▶ _TASK GOAL_
Across the whole listing, copy out every line that includes the string "happens".

▶ _RAW DATA_
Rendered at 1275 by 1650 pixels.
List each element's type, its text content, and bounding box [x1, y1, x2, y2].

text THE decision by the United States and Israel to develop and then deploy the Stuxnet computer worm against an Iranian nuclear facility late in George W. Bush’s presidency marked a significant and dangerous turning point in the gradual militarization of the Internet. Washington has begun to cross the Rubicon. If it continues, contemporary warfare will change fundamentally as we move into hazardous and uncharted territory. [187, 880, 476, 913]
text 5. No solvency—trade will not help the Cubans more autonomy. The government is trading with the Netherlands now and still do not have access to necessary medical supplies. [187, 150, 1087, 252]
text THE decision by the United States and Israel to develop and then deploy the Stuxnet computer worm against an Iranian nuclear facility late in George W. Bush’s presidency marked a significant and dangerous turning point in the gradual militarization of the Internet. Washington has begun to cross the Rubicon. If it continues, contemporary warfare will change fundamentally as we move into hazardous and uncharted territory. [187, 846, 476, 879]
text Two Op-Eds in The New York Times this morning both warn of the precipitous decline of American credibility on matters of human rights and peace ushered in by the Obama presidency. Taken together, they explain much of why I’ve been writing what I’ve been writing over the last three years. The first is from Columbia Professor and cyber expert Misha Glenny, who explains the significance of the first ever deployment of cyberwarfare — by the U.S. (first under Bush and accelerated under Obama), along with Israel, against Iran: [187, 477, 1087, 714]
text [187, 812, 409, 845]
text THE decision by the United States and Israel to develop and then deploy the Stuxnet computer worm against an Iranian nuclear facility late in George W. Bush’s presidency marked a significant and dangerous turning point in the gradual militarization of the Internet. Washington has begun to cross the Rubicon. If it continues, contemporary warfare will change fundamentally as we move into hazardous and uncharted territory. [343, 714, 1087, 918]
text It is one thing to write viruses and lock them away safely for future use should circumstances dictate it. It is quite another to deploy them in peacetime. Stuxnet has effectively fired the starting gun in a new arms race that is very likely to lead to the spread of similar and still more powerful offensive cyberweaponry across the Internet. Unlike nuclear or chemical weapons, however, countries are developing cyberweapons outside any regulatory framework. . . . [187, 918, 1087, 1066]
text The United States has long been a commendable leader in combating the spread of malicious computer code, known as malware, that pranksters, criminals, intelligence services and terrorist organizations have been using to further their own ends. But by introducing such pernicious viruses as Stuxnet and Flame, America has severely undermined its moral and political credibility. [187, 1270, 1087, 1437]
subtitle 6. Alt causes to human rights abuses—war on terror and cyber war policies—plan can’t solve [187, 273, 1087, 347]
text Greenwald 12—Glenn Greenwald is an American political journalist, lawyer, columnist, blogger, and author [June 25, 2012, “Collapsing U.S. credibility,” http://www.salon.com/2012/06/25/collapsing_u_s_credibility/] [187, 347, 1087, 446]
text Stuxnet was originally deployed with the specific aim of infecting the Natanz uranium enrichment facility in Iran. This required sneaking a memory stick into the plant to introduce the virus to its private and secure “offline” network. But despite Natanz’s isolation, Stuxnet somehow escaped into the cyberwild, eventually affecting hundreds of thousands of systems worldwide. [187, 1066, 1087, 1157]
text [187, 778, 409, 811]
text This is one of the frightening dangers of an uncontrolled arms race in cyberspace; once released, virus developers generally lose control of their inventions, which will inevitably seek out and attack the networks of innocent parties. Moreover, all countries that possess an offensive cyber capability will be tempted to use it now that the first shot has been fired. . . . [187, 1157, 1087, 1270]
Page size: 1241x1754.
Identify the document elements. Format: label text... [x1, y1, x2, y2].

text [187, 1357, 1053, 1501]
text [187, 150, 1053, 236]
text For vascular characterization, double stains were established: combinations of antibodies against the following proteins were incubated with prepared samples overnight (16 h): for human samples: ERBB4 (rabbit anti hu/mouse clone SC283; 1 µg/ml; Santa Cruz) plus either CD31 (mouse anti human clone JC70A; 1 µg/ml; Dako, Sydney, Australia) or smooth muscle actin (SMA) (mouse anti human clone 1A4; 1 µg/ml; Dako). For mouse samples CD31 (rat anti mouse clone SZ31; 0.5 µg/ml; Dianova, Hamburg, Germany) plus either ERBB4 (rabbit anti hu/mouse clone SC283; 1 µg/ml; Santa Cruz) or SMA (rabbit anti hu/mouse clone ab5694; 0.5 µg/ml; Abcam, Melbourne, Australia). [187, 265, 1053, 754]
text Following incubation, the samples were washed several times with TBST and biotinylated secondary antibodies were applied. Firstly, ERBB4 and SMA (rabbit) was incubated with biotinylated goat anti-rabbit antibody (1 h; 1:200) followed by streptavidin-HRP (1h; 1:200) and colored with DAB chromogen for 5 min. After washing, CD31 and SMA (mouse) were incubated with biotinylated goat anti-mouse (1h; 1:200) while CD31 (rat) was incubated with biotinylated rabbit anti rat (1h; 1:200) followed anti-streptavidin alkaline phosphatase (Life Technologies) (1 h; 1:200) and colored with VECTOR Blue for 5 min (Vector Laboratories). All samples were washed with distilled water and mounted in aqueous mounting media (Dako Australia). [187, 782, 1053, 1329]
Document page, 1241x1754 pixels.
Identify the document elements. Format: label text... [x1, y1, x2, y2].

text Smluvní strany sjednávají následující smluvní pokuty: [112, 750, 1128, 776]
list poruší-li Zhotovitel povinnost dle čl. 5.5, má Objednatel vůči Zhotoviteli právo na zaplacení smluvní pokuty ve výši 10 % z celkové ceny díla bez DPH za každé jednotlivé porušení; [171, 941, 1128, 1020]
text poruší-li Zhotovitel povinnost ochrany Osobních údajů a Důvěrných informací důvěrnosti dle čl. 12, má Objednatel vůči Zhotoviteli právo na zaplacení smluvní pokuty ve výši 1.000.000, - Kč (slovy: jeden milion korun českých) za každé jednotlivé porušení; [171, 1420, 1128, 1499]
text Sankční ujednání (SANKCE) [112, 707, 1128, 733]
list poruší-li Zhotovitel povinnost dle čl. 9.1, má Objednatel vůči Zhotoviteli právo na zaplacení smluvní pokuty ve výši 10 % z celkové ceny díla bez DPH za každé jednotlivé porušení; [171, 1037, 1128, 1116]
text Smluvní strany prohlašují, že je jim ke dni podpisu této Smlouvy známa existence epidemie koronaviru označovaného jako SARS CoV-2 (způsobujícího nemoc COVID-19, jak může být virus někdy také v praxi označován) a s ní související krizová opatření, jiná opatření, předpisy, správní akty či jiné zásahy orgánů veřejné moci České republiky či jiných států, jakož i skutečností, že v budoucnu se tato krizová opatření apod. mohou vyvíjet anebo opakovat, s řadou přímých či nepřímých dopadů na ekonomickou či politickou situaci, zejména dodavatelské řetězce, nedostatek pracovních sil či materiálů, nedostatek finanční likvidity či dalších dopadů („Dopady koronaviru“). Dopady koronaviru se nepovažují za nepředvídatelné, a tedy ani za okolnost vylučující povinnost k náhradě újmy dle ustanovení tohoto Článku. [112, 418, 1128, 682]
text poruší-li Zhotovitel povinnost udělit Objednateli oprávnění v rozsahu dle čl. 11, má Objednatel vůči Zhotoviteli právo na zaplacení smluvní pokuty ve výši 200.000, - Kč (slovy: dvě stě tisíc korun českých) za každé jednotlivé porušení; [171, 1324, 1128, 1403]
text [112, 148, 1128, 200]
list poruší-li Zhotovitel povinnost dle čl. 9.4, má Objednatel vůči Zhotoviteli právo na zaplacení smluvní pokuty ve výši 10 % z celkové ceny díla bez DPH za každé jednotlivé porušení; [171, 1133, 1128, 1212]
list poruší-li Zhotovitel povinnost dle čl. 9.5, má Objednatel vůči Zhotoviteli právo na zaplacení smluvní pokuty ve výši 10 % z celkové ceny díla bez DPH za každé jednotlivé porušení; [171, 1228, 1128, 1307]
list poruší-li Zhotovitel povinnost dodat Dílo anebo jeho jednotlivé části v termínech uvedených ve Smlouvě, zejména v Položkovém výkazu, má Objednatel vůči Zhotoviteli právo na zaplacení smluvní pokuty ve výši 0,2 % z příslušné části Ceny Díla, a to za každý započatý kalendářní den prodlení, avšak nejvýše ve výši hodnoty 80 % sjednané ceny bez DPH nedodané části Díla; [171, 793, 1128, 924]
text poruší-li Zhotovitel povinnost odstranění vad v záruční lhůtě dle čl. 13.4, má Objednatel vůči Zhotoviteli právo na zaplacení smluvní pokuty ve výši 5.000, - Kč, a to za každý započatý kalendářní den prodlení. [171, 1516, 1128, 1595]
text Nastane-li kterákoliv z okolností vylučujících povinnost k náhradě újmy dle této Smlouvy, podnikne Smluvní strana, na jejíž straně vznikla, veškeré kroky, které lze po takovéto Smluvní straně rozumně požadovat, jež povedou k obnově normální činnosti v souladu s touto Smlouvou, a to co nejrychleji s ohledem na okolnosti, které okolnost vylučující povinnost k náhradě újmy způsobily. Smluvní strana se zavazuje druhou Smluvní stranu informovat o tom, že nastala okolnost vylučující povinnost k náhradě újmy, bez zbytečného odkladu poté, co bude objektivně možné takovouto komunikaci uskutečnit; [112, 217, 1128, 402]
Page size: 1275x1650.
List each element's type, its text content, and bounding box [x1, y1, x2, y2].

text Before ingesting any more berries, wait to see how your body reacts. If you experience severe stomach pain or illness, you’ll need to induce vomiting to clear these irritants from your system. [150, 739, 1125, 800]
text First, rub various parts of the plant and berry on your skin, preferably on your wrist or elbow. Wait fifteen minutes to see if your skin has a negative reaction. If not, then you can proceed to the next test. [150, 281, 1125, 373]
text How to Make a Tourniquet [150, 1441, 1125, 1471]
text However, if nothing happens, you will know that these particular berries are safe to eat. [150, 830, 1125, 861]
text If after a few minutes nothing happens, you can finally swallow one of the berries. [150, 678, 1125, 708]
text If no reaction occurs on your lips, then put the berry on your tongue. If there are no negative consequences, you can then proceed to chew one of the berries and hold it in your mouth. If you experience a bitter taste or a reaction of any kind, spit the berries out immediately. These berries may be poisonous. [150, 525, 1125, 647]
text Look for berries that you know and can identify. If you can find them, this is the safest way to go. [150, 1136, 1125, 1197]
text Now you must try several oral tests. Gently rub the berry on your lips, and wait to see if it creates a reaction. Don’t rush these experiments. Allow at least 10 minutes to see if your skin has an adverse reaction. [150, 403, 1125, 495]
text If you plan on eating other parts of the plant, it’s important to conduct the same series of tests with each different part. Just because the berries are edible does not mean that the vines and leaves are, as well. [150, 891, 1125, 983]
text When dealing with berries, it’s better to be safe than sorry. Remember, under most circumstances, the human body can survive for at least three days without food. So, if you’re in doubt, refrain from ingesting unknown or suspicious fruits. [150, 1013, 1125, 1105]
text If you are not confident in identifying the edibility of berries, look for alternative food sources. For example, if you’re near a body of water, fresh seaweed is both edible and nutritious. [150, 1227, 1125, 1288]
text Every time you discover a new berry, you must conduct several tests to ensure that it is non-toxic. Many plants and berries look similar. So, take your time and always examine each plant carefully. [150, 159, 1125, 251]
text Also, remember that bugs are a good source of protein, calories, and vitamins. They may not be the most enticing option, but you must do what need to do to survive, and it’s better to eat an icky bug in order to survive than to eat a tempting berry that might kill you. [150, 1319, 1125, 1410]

▶ _ANSWER TO THIS EXERCISE_
text However, if nothing happens, you will know that these particular berries are safe to eat. [150, 830, 1125, 861]
text If after a few minutes nothing happens, you can finally swallow one of the berries. [150, 678, 1125, 708]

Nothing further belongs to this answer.